As a more mature student starting my PhD journey in my early 40s, I had many concerns. On a professional level, I was a full-time lecturer in the Curriculum Studies Department and was aware of the amount of time needed to be dedicated to pursuing a postgraduate degree. On an academic level, the COVID-19 pandemic affected the schedule and pace at which I could collect and analyse data. While on a personal level, I lost two colleagues and several friends' parents to the pandemic.
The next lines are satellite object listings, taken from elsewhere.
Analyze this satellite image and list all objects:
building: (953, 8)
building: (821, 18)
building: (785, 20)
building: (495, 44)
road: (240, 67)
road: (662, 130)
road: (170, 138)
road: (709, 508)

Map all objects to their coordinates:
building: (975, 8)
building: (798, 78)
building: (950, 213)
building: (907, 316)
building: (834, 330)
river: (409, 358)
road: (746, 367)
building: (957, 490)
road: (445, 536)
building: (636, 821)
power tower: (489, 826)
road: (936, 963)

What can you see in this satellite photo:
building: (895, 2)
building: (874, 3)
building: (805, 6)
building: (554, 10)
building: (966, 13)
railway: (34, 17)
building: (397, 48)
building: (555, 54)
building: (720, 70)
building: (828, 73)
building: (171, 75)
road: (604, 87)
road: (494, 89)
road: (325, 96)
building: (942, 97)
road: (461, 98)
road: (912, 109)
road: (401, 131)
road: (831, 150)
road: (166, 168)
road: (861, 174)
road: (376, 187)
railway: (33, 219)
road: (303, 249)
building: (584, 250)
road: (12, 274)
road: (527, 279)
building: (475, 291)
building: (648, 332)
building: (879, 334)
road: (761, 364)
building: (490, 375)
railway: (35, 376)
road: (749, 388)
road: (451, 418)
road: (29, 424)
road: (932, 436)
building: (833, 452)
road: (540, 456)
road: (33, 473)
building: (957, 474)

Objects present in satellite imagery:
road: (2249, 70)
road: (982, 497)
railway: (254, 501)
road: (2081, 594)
In May, 2022 my mother passed away after a lengthy chronic respiratory illness and this was both devastating and motivating to me as my mother was my most ardent education supporter.

What avenues are there for future research in this area?

Firstly, the practical application of my work is to further develop the emotions questionnaire I created into a tool that can be an immediately implementable, practical inclusion in teacher training and development. Secondly, I have an interest in policy reform around teacher well-being especially in preparation for future education disruptions, and would like to follow what theoretical changes made to well-being policy globally have been practically implemented and sustained since the pandemic. Lastly, my research interests and publications focus on teacher emotions in multilingual environments, specifically with a focus on educators in the South Africa context.

What advice would you give to others?

By far the biggest lesson I learned from pursuing a PhD is that in life you cannot do anything entirely on your own. As John Donne said, “No man is an island, entire of itself; Every man is a piece of the continent, a part of the main". Without the support of a loving husband, a patient family, several supportive writing buddies and colleagues, and a group of motivational and inspiring friends, this dream could never have become a reality. There is never a good time to start anything and if we use that as an excuse, we will never get anything done. My advice: just take the plunge and go for it!